Below are some records. Repeat exactly the lines from the one containing "33.3 Joint sealant" through the final line.

== DATA UNDER STUDY ==

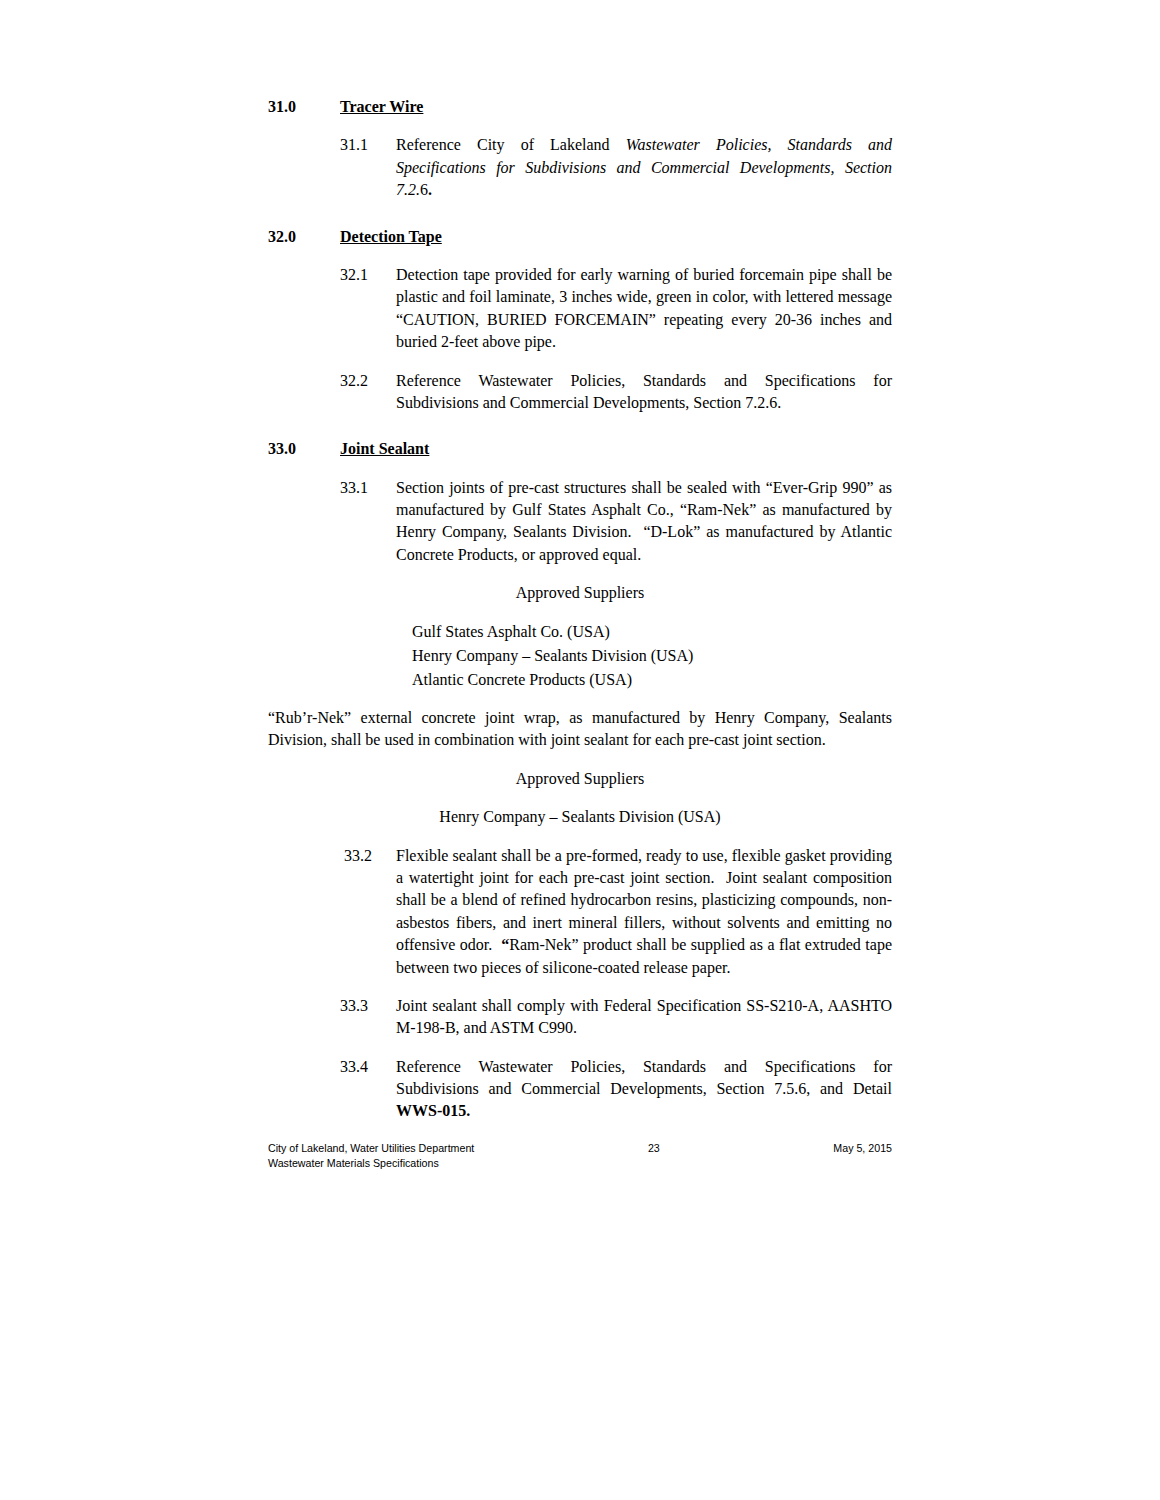31.0 Tracer Wire
31.1 Reference City of Lakeland Wastewater Policies, Standards and Specifications for Subdivisions and Commercial Developments, Section 7.2. 6.
32.0 Detection Tape
32.1 Detection tape provided for early warning of buried forcemain pipe shall be plastic and foil laminate, 3 inches wide, green in color, with lettered message “CAUTION, BURIED FORCEMAIN” repeating every 20-36 inches and buried 2-feet above pipe.
32.2 Reference Wastewater Policies, Standards and Specifications for Subdivisions and Commercial Developments, Section 7.2.6.
33.0 Joint Sealant
33.1 Section joints of pre-cast structures shall be sealed with “Ever-Grip 990” as manufactured by Gulf States Asphalt Co., “Ram-Nek” as manufactured by Henry Company, Sealants Division. “D-Lok” as manufactured by Atlantic Concrete Products, or approved equal.
Approved Suppliers
Gulf States Asphalt Co. (USA)
Henry Company – Sealants Division (USA)
Atlantic Concrete Products (USA)
“Rub’r-Nek” external concrete joint wrap, as manufactured by Henry Company, Sealants Division, shall be used in combination with joint sealant for each pre-cast joint section.
Approved Suppliers
Henry Company – Sealants Division (USA)
33.2 Flexible sealant shall be a pre-formed, ready to use, flexible gasket providing a watertight joint for each pre-cast joint section. Joint sealant composition shall be a blend of refined hydrocarbon resins, plasticizing compounds, non-asbestos fibers, and inert mineral fillers, without solvents and emitting no offensive odor. “Ram-Nek” product shall be supplied as a flat extruded tape between two pieces of silicone-coated release paper.
33.3 Joint sealant shall comply with Federal Specification SS-S210-A, AASHTO M-198-B, and ASTM C990.
33.4 Reference Wastewater Policies, Standards and Specifications for Subdivisions and Commercial Developments, Section 7.5.6, and Detail WWS-015.
City of Lakeland, Water Utilities Department
Wastewater Materials Specifications
23
May 5, 2015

===

## TASK SOLUTION
33.3 Joint sealant shall comply with Federal Specification SS-S210-A, AASHTO M-198-B, and ASTM C990.
33.4 Reference Wastewater Policies, Standards and Specifications for Subdivisions and Commercial Developments, Section 7.5.6, and Detail WWS-015.
City of Lakeland, Water Utilities Department
Wastewater Materials Specifications
23
May 5, 2015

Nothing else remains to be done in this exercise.